Exercise description
Below are records that must be duplicated exactly.

(Excerpted records begins)

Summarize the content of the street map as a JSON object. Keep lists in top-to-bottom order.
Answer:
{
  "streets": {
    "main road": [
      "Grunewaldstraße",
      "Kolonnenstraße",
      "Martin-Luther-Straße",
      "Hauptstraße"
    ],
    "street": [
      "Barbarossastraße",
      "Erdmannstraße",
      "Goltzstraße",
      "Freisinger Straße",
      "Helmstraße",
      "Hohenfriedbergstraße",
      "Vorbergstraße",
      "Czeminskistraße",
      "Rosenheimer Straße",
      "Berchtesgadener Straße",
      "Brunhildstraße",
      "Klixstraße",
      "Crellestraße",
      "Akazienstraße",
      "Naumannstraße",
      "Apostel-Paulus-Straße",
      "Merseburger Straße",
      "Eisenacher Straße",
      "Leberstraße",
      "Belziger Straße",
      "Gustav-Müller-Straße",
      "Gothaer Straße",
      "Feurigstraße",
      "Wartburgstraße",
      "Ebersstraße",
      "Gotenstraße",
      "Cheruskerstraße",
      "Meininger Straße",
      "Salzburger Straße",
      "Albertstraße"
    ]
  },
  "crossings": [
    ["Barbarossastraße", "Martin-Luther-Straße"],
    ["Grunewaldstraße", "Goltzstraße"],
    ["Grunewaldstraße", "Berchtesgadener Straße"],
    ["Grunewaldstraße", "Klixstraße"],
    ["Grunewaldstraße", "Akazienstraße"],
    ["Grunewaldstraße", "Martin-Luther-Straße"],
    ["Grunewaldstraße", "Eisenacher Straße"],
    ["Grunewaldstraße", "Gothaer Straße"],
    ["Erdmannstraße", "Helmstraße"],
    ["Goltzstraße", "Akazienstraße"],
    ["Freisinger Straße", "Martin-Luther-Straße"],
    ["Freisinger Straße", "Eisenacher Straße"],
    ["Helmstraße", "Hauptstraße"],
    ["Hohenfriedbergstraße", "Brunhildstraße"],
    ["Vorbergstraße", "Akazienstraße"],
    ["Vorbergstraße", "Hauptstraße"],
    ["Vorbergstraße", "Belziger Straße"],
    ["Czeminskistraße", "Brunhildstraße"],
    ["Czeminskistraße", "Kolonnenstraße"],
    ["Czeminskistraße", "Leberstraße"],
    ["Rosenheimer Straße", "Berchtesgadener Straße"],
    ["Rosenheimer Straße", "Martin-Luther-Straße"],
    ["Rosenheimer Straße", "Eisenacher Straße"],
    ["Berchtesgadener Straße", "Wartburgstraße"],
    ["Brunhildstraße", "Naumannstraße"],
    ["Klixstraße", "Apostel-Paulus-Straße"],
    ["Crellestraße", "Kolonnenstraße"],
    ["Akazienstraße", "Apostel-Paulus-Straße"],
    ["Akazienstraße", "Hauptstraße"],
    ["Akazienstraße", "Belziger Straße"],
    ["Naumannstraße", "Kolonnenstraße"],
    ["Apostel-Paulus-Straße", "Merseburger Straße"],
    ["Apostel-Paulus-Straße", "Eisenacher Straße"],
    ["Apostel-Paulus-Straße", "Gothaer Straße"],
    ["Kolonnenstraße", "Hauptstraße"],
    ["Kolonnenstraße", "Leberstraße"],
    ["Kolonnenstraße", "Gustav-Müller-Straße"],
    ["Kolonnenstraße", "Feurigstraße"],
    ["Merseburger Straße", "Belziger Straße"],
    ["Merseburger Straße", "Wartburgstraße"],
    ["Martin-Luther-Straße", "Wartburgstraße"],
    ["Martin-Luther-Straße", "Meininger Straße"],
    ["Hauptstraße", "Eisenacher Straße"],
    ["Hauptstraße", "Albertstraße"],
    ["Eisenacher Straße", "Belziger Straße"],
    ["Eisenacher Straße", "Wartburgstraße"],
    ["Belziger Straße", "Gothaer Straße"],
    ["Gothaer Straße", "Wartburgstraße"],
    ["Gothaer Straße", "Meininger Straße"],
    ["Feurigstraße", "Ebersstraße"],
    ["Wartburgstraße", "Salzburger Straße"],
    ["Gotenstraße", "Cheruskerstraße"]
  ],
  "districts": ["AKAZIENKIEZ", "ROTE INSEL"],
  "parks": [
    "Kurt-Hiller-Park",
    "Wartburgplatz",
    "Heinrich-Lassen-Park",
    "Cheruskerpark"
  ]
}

(Excerpted records ends)

Solved exercise
Summarize the content of the street map as a JSON object. Keep lists in top-to-bottom order.
Answer:
{
  "streets": {
    "main road": [
      "Grunewaldstraße",
      "Kolonnenstraße",
      "Martin-Luther-Straße",
      "Hauptstraße"
    ],
    "street": [
      "Barbarossastraße",
      "Erdmannstraße",
      "Goltzstraße",
      "Freisinger Straße",
      "Helmstraße",
      "Hohenfriedbergstraße",
      "Vorbergstraße",
      "Czeminskistraße",
      "Rosenheimer Straße",
      "Berchtesgadener Straße",
      "Brunhildstraße",
      "Klixstraße",
      "Crellestraße",
      "Akazienstraße",
      "Naumannstraße",
      "Apostel-Paulus-Straße",
      "Merseburger Straße",
      "Eisenacher Straße",
      "Leberstraße",
      "Belziger Straße",
      "Gustav-Müller-Straße",
      "Gothaer Straße",
      "Feurigstraße",
      "Wartburgstraße",
      "Ebersstraße",
      "Gotenstraße",
      "Cheruskerstraße",
      "Meininger Straße",
      "Salzburger Straße",
      "Albertstraße"
    ]
  },
  "crossings": [
    ["Barbarossastraße", "Martin-Luther-Straße"],
    ["Grunewaldstraße", "Goltzstraße"],
    ["Grunewaldstraße", "Berchtesgadener Straße"],
    ["Grunewaldstraße", "Klixstraße"],
    ["Grunewaldstraße", "Akazienstraße"],
    ["Grunewaldstraße", "Martin-Luther-Straße"],
    ["Grunewaldstraße", "Eisenacher Straße"],
    ["Grunewaldstraße", "Gothaer Straße"],
    ["Erdmannstraße", "Helmstraße"],
    ["Goltzstraße", "Akazienstraße"],
    ["Freisinger Straße", "Martin-Luther-Straße"],
    ["Freisinger Straße", "Eisenacher Straße"],
    ["Helmstraße", "Hauptstraße"],
    ["Hohenfriedbergstraße", "Brunhildstraße"],
    ["Vorbergstraße", "Akazienstraße"],
    ["Vorbergstraße", "Hauptstraße"],
    ["Vorbergstraße", "Belziger Straße"],
    ["Czeminskistraße", "Brunhildstraße"],
    ["Czeminskistraße", "Kolonnenstraße"],
    ["Czeminskistraße", "Leberstraße"],
    ["Rosenheimer Straße", "Berchtesgadener Straße"],
    ["Rosenheimer Straße", "Martin-Luther-Straße"],
    ["Rosenheimer Straße", "Eisenacher Straße"],
    ["Berchtesgadener Straße", "Wartburgstraße"],
    ["Brunhildstraße", "Naumannstraße"],
    ["Klixstraße", "Apostel-Paulus-Straße"],
    ["Crellestraße", "Kolonnenstraße"],
    ["Akazienstraße", "Apostel-Paulus-Straße"],
    ["Akazienstraße", "Hauptstraße"],
    ["Akazienstraße", "Belziger Straße"],
    ["Naumannstraße", "Kolonnenstraße"],
    ["Apostel-Paulus-Straße", "Merseburger Straße"],
    ["Apostel-Paulus-Straße", "Eisenacher Straße"],
    ["Apostel-Paulus-Straße", "Gothaer Straße"],
    ["Kolonnenstraße", "Hauptstraße"],
    ["Kolonnenstraße", "Leberstraße"],
    ["Kolonnenstraße", "Gustav-Müller-Straße"],
    ["Kolonnenstraße", "Feurigstraße"],
    ["Merseburger Straße", "Belziger Straße"],
    ["Merseburger Straße", "Wartburgstraße"],
    ["Martin-Luther-Straße", "Wartburgstraße"],
    ["Martin-Luther-Straße", "Meininger Straße"],
    ["Hauptstraße", "Eisenacher Straße"],
    ["Hauptstraße", "Albertstraße"],
    ["Eisenacher Straße", "Belziger Straße"],
    ["Eisenacher Straße", "Wartburgstraße"],
    ["Belziger Straße", "Gothaer Straße"],
    ["Gothaer Straße", "Wartburgstraße"],
    ["Gothaer Straße", "Meininger Straße"],
    ["Feurigstraße", "Ebersstraße"],
    ["Wartburgstraße", "Salzburger Straße"],
    ["Gotenstraße", "Cheruskerstraße"]
  ],
  "districts": ["AKAZIENKIEZ", "ROTE INSEL"],
  "parks": [
    "Kurt-Hiller-Park",
    "Wartburgplatz",
    "Heinrich-Lassen-Park",
    "Cheruskerpark"
  ]
}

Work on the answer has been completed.